En contrepartie d’un surcoût avoisinant les 50 centimes au litre, l’automobiliste a la promesse d’un ensemble de bénéfices : des gains en performances, des consommations revues à la baisse, une réduction des émissions polluantes, ainsi que la protection des organes vitaux du moteur et la restauration de sa puissance. N’en jetez plus!
Restait à savoir si ces promesses, cautionnées par différentes études réalisées par les pétroliers, sont réellement tenues. Ces nouveaux produits apportent-ils un véritable avantage au consommateur ? Ou bien la ruée vers les “super-carburants” n’est-elle qu’une nouvelle arme dans l’arsenal marketing déployé par les ténors de la distribution pétrolière ? Pour les deux questions, la réponse serait plutôt affirmative.

* [SÉRIE D'EXERCICES]
a - Pouvez-vous reproduire mot pour mot le passage de l'extrait sur les super-carburants qui commence aux mots « En contrepartie d’un » et se termine après « N’en jetez plus! » ?
b - D'après l'extrait sur les super-carburants, qu'est-ce que l'automobiliste reçoit en contrepartie d'un surcoût d'environ 50 centimes au litre ? Répondez en une à trois phrases.

* [DONNÉES SOURCES]

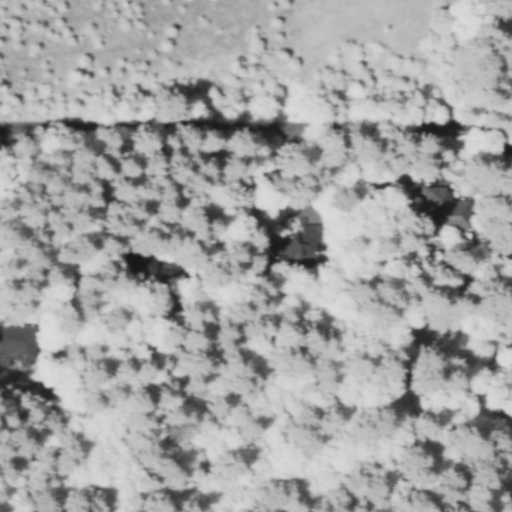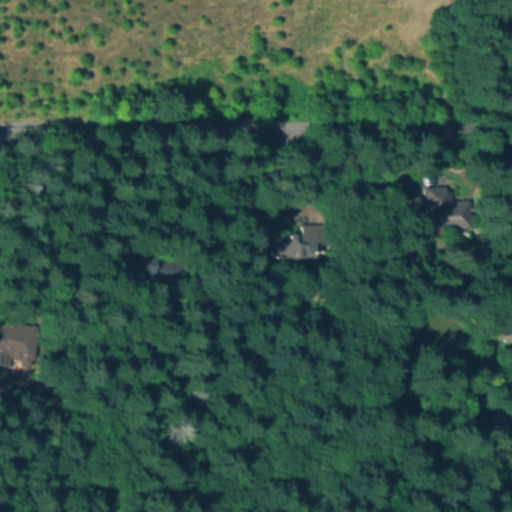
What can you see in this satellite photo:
road: (259, 127)
building: (304, 206)
building: (431, 207)
building: (434, 209)
building: (290, 242)
building: (295, 242)
building: (136, 264)
building: (14, 337)
building: (14, 341)
building: (511, 371)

* [CORRIGÉ DES EXERCICES]
a -
En contrepartie d’un surcoût avoisinant les 50 centimes au litre, l’automobiliste a la promesse d’un ensemble de bénéfices : des gains en performances, des consommations revues à la baisse, une réduction des émissions polluantes, ainsi que la protection des organes vitaux du moteur et la restauration de sa puissance. N’en jetez plus!

b - En échange de ce surcoût, l'automobiliste reçoit la promesse de plusieurs bénéfices. Il s'agit de gains en performances, de consommations revues à la baisse et d'une réduction des émissions polluantes. S'y ajoutent la protection des organes vitaux du moteur et la restauration de sa puissance.